>> start Recorded data

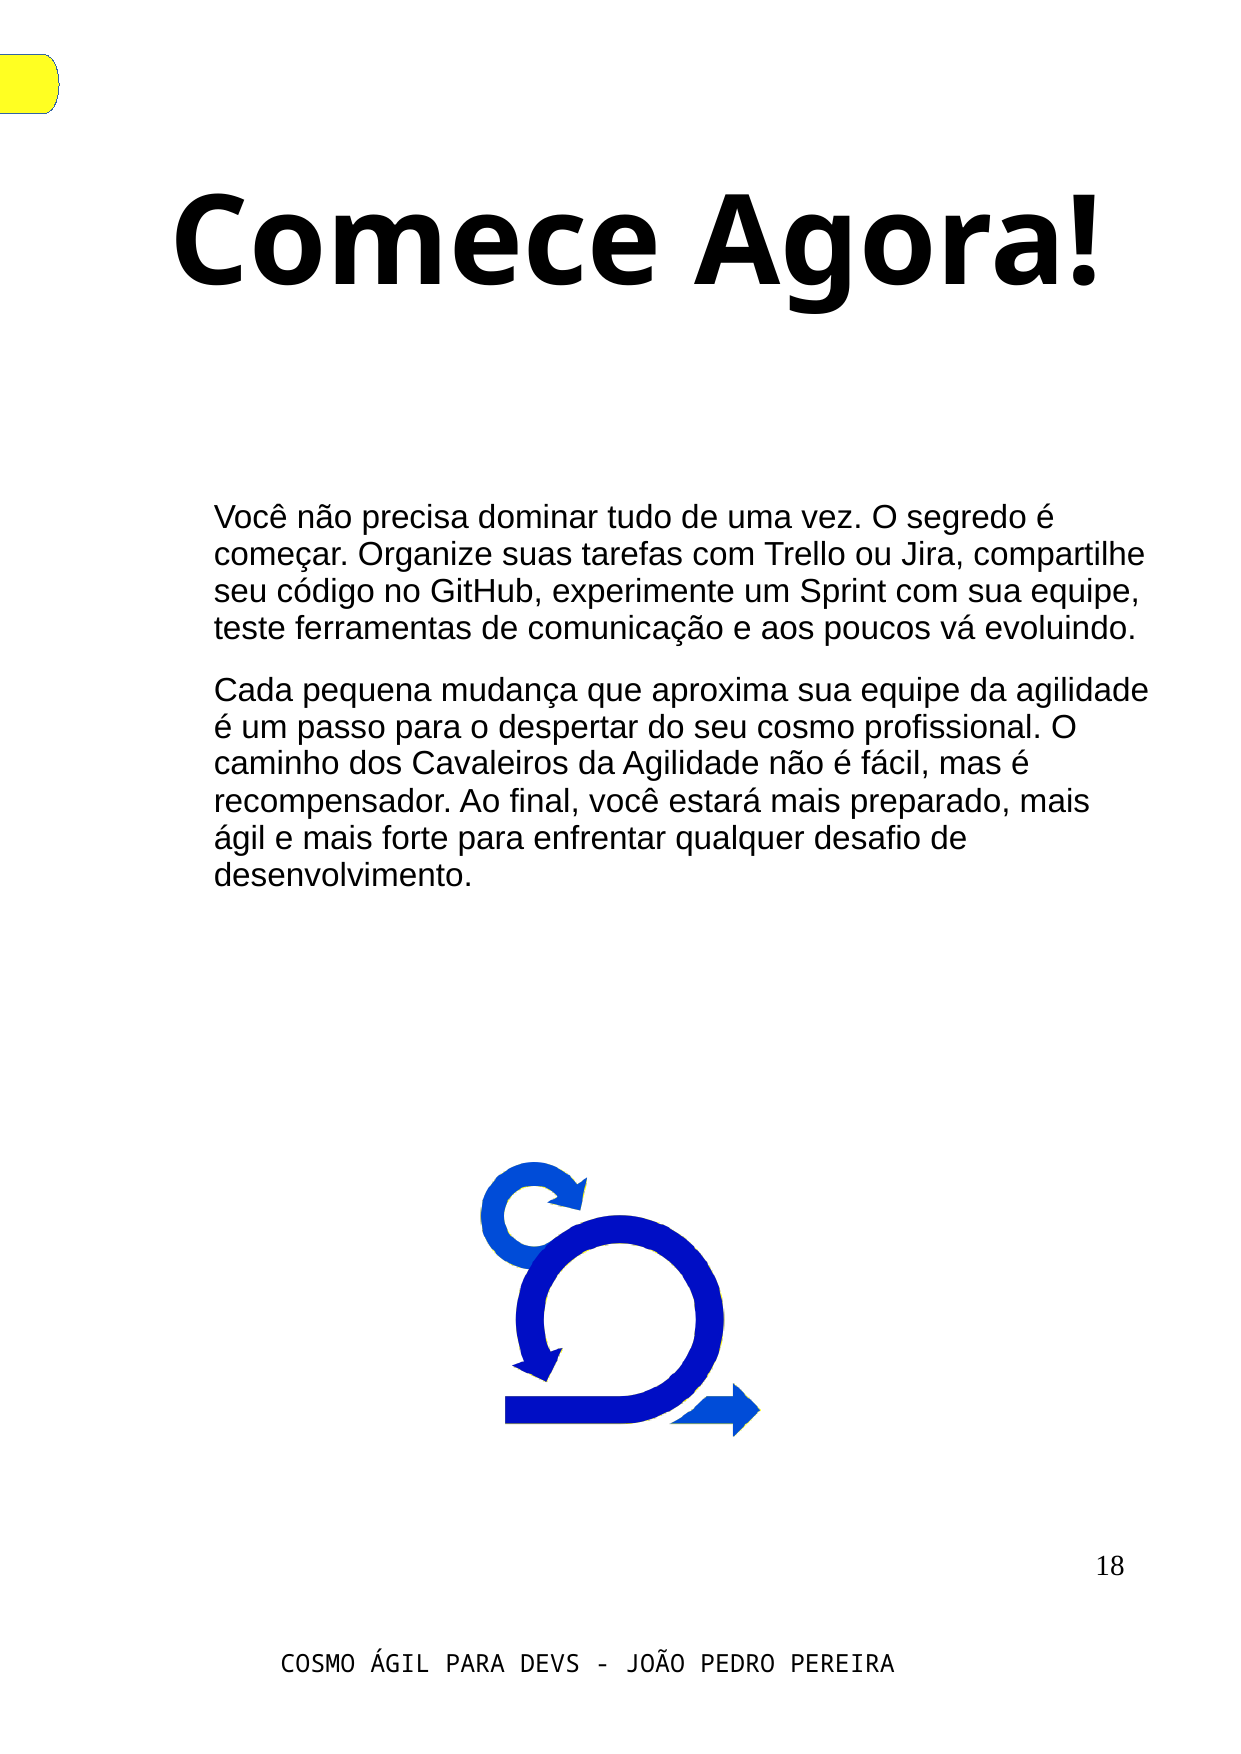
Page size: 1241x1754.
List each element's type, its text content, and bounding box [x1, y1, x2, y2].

title Comece Agora! [147, 169, 1158, 473]
picture [383, 1062, 857, 1536]
list Você não precisa dominar tudo de uma vez. O segredo é começar. Organize suas tarefas com Trello ou Jira, compartilhe seu código no GitHub, experimente um Sprint com sua equipe, teste ferramentas de comunicação e aos poucos vá evoluindo. Cada pequena mudança que aproxima sua equipe da agilidade é um passo para o despertar do seu cosmo profissional. O caminho dos Cavaleiros da Agilidade não é fácil, mas é recompensador. Ao final, você estará mais preparado, mais ágil e mais forte para enfrentar qualquer desafio de desenvolvimento. [141, 498, 1152, 1447]
text_box COSMO ÁGIL PARA DEVS - JOÃO PEDRO PEREIRA [265, 1638, 1207, 1696]
text_box [0, 54, 60, 114]
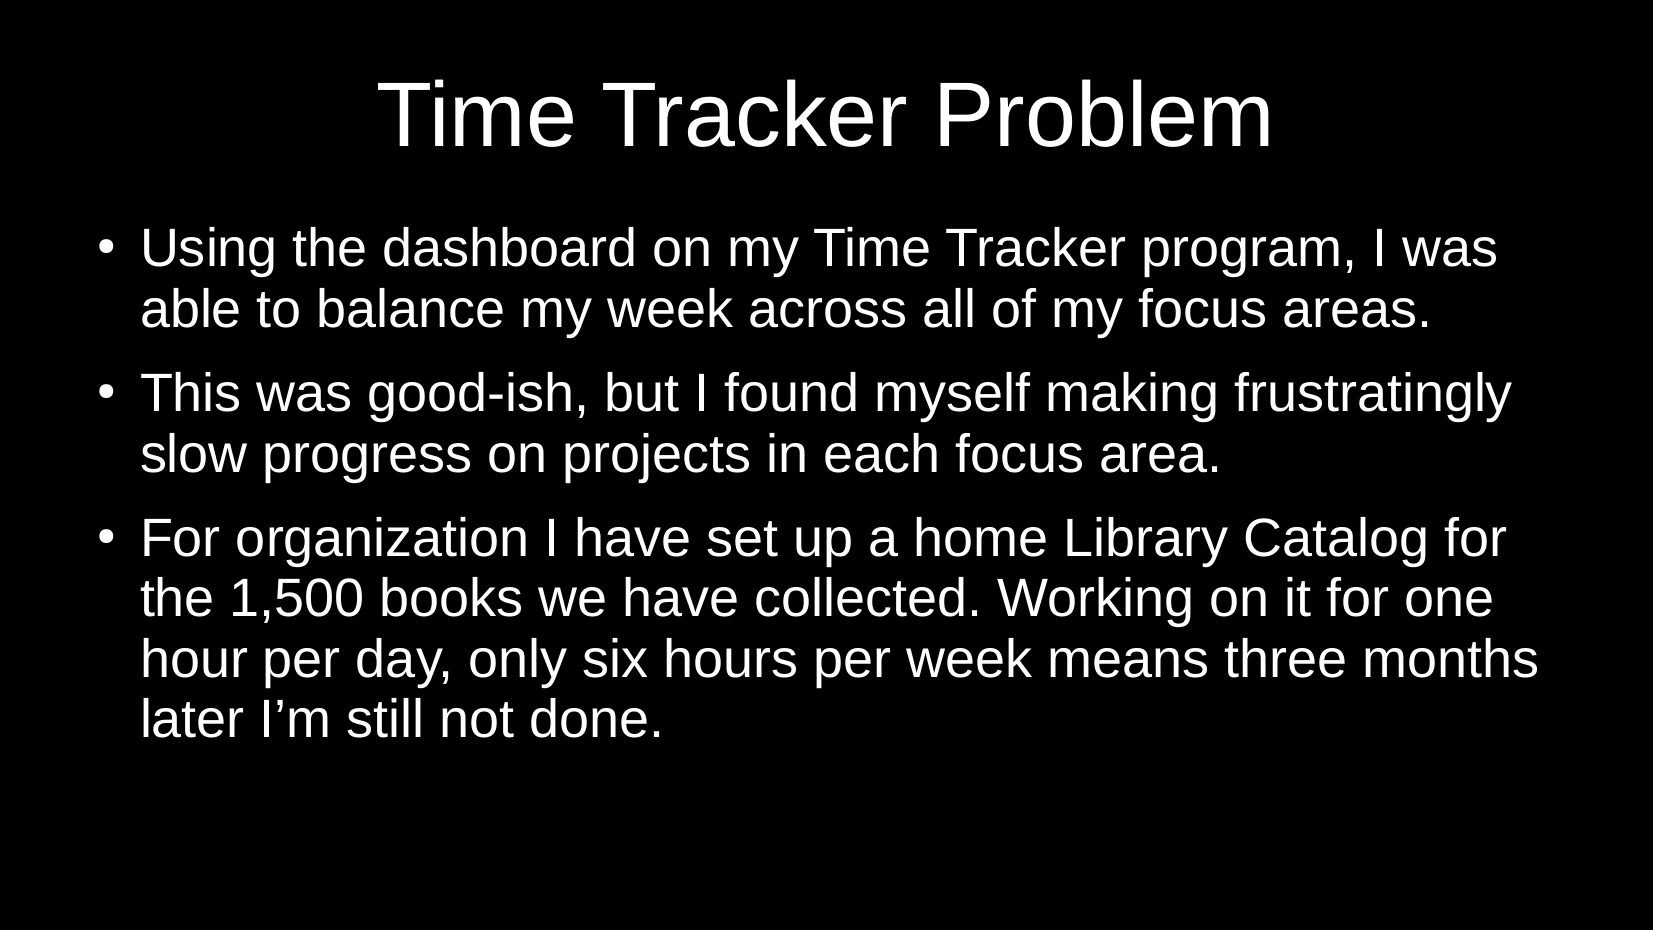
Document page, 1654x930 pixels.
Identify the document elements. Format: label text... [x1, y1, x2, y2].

list Using the dashboard on my Time Tracker program, I was able to balance my week across all of my focus areas. This was good-ish, but I found myself making frustratingly slow progress on projects in each focus area. For organization I have set up a home Library Catalog for the 1,500 books we have collected. Working on it for one hour per day, only six hours per week means three months later I’m still not done. [82, 217, 1571, 757]
title Time Tracker Problem [82, 37, 1571, 193]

>> end Recorded data

■ **What is needed**
Copy all of the lines above word for word, but leave out the pictures.

■ **Exercise result**
Page size: 1241x1754.
List each element's type, its text content, and bounding box [x1, y1, x2, y2].

title Comece Agora! [147, 169, 1158, 473]
picture [383, 1062, 857, 1536]
list Você não precisa dominar tudo de uma vez. O segredo é começar. Organize suas tarefas com Trello ou Jira, compartilhe seu código no GitHub, experimente um Sprint com sua equipe, teste ferramentas de comunicação e aos poucos vá evoluindo. Cada pequena mudança que aproxima sua equipe da agilidade é um passo para o despertar do seu cosmo profissional. O caminho dos Cavaleiros da Agilidade não é fácil, mas é recompensador. Ao final, você estará mais preparado, mais ágil e mais forte para enfrentar qualquer desafio de desenvolvimento. [141, 498, 1152, 1447]
text_box COSMO ÁGIL PARA DEVS - JOÃO PEDRO PEREIRA [265, 1638, 1207, 1696]
text_box [0, 54, 60, 114]
Document page, 1654x930 pixels.
Identify the document elements. Format: label text... [x1, y1, x2, y2].

list Using the dashboard on my Time Tracker program, I was able to balance my week across all of my focus areas. This was good-ish, but I found myself making frustratingly slow progress on projects in each focus area. For organization I have set up a home Library Catalog for the 1,500 books we have collected. Working on it for one hour per day, only six hours per week means three months later I’m still not done. [82, 217, 1571, 757]
title Time Tracker Problem [82, 37, 1571, 193]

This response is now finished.